Intellectually she is lacking, it seems. She is good at puzzles because her dad left them lying around the house. But the film makers have taken away her knowledge of archaeology, history and languages. It is implied that she is disaffected because of the mysterious disappearance of her father and therefore is not living to her full potential. Those not familiar with the actual games may wonder what that potential actually is.
There’s a very strong, though far too brief, stretch in the middle of Tomb Raider. After escaping from the rather forgettable main villain, Lara endures a very difficult chain of events that includes a fall into rapids, a plane crash, a fall down a waterfall and finally a parachute into the jungle. It was rather surprising to find almost every action beat from the trailer sewn together in one long sequence, but it captured the thrill of seeing a plucky hero struggle to survive a series of perilous feats.
Lara is then forced to kill in self-defence, a key moment in her character development which is completely rushed over. She kills happily for the rest of the film. Shortly after, she raids an enemy base with a bow and arrow, stealthily moving through the camp. She moves with confidence and agility. Then the sequence erupts into gunfire marking the end of my stretch of genuine investment. These sequences had Lara reacting to threats she was unprepared for and escaping just by the skin of her teeth. They exclusively follow Lara and she is the only agent in her actions. This is, unfortunately, in contrast with the rest of the film.

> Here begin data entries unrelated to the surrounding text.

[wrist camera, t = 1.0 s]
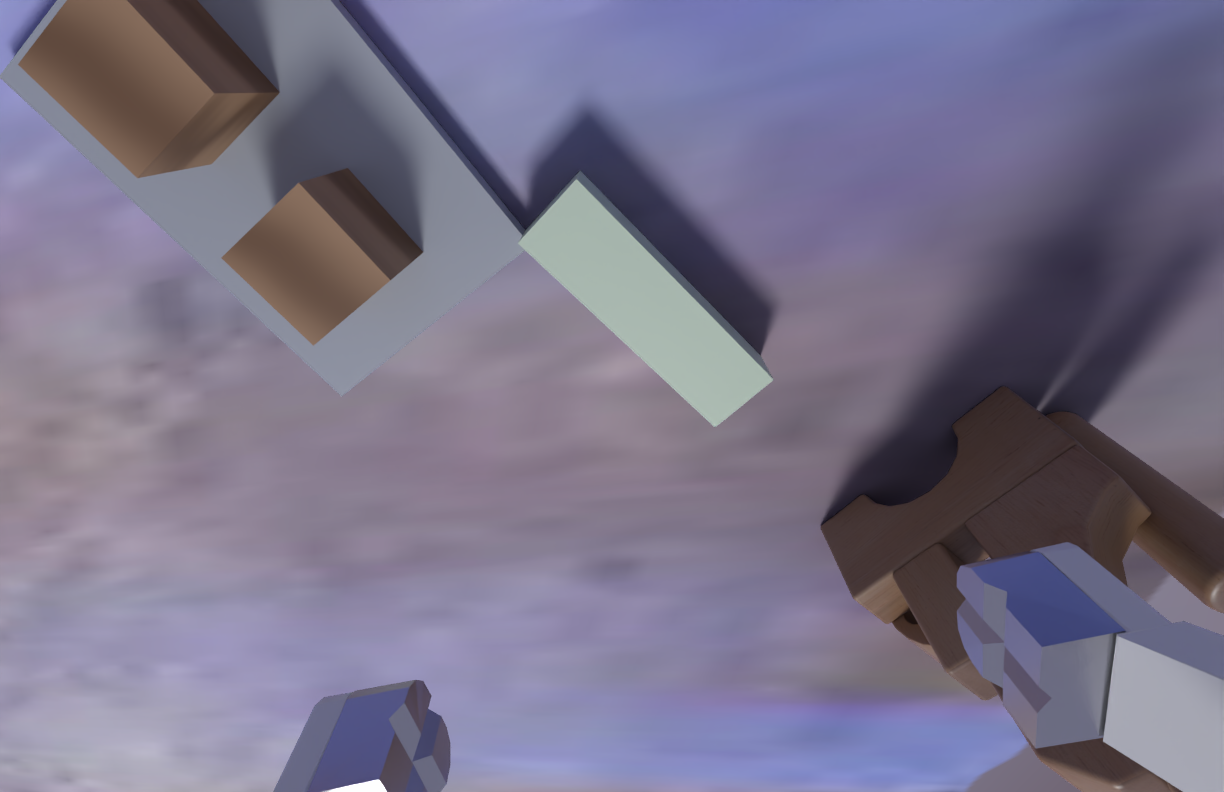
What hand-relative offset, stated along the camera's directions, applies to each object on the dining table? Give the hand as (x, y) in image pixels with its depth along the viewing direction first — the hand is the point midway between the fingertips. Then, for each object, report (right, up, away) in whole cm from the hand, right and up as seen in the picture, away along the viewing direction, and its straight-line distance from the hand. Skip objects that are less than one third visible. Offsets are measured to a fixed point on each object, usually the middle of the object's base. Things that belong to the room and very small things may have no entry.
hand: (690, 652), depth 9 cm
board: (-17, +15, +21) cm, 31 cm away
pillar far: (-14, +12, +21) cm, 28 cm away
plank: (+1, +9, +24) cm, 26 cm away
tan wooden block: (-20, +18, +18) cm, 32 cm away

The movie doesn’t pull any punches when it comes to putting Lara through the rigours, and her ability to stand up to such treatment always was one of her most inspiring qualities and is no less encouraging here. However Lara is often the onlooker to action performed by the men around her. Unlike her video game counterpart she is never permitted to truly take control of the situation and overcome her foes with just her wit and perseverance. Her dad is here to help, amongst others.
There’s something a little sinister about the need to give strong female characters daddy issues. At best it betrays a limited imagination for character backstory, at worst it portrays the characters greatest strengths as a poor substitute for having a good relationship with the main male character. The hero is therefore overcompensating, which is very dismissive of genuine female strength.
The 2013 game saw Lara struggle not only with the unforgiving jungle of the island but also with the cost of survival. She learned who she was through her actions. I’m just not sure what we are meant to glean from Tomb Raider 2018. Lara starts the movie wondering whatever happened to her dad, and ends knowing. The impact on her is hard to discern. Except now she likes guns.
Perhaps the issues of Tomb Raider can best be described as the lack of conviction and a lack of imagination. The film dares not follow the game’s violent and gritty story of survival at all costs, and lacks the imagination to create a new adventure for Lara. The film then is a grittier, less fun version of the 2002 camp-fest. We have a better Lara Croft in Alicia Vikander, but not a better Tomb Raider.